Zaharije Orfelin - Legacy

Legacy

Orfelin was one of the most notable representatives of the Serbian Baroque literature (although he worked in the first half of the 18th century, as Baroque trends in Serbian literature emerged in the late 17th century); yet his writings bear certain ideas of European Enlightenment and Rationalism. Through the whole of the 18th century, Serbian literature was mostly under the sway of Russia, or rather of the Russian Orthodox Church. As the Russo-Slavonic language was not readily understood by the Serbian reading public, its form used by the Serbs came under the influence of their living dialect and began soon to approach nearer to Serbian than to Russian. This artificial literary jargon was called Slaveno-Serbski, Slavo-Serbian. (In the 19th century it was eventually superseded by the modern Serbian language owing to the efforts and reforms of Vuk Karadžić).

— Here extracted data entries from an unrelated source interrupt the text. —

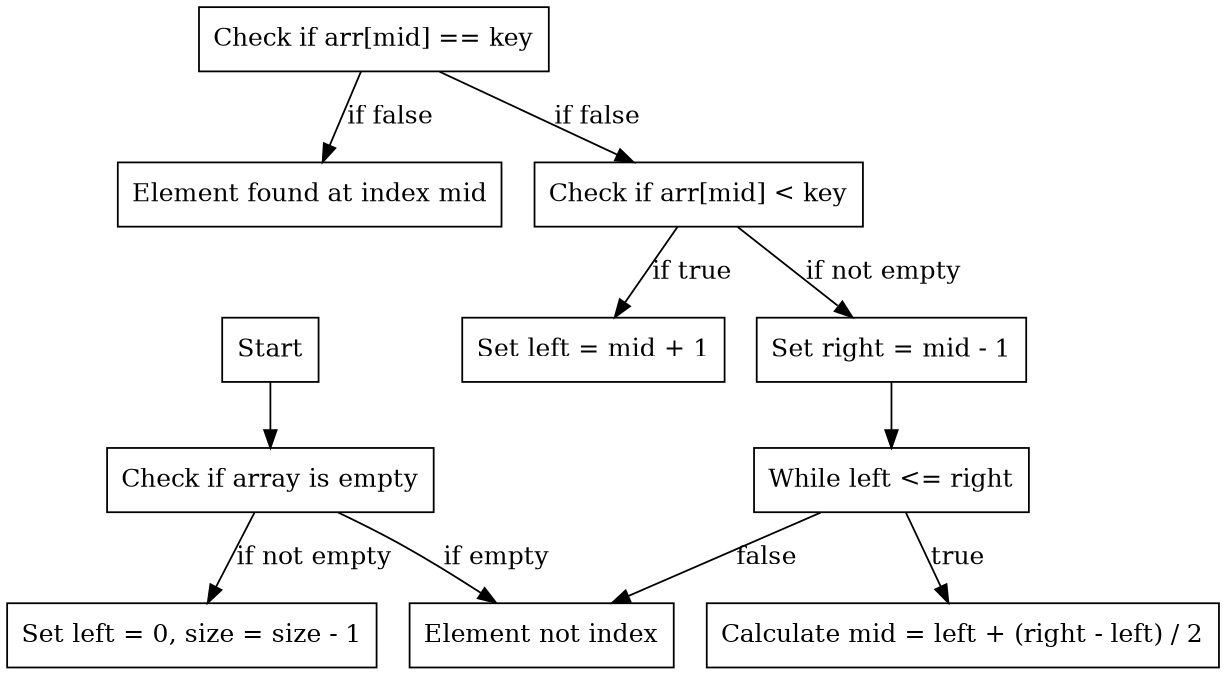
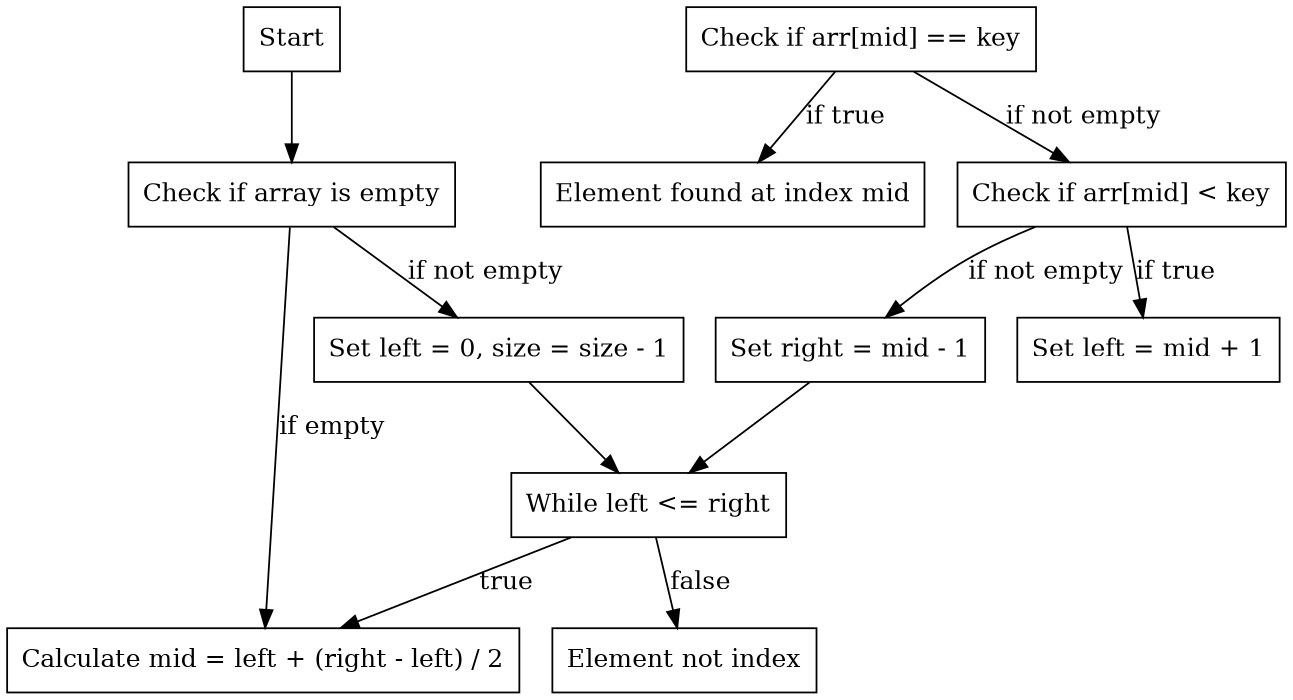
  digraph {
    node [shape=box]
    n1 [label=Start]
    n2 [label="Check if array is empty"]
    n3 [label="Set left = 0, size = size - 1"]
    n4 [label="Element not index"]
    n5 [label="While left <= right"]
    n6 [label="Calculate mid = left + (right - left) / 2"]
    n7 [label="Check if arr[mid] == key"]
    n8 [label="Element found at index mid"]
    n9 [label="Check if arr[mid] < key"]
    n10 [label="Set left = mid + 1"]
    n11 [label="Set right = mid - 1"]
    n1 -> n2
    n2 -> n3 [label="if not empty"]
-   n2 -> n4 [label="if empty"]
+   n2 -> n6 [label="if empty"]
+   n3 -> n5
    n5 -> n4 [label=false]
    n5 -> n6 [label=true]
-   n7 -> n8 [label="if false"]
-   n7 -> n9 [label="if false"]
+   n7 -> n8 [label="if true"]
+   n7 -> n9 [label="if not empty"]
    n9 -> n10 [label="if true"]
    n9 -> n11 [label="if not empty"]
    n11 -> n5
  }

Of the Serbian authors who followed the Russian models it is worth to mention Zaharije Orfelin, Gligorije Trlajić (1766–1811), and Pavle Solarić (1781–1821).

In 1776 Orfelin's name appears in a lexicon of Austrian artists, Des Gelehte Osterisch by de Luca, where he is listed as both an engraver and a writer, elected as an academician in the newly-established Academy of Engraving in Vienna. He is the main character of a novel “Drugo Telo” by Milorad Pavić.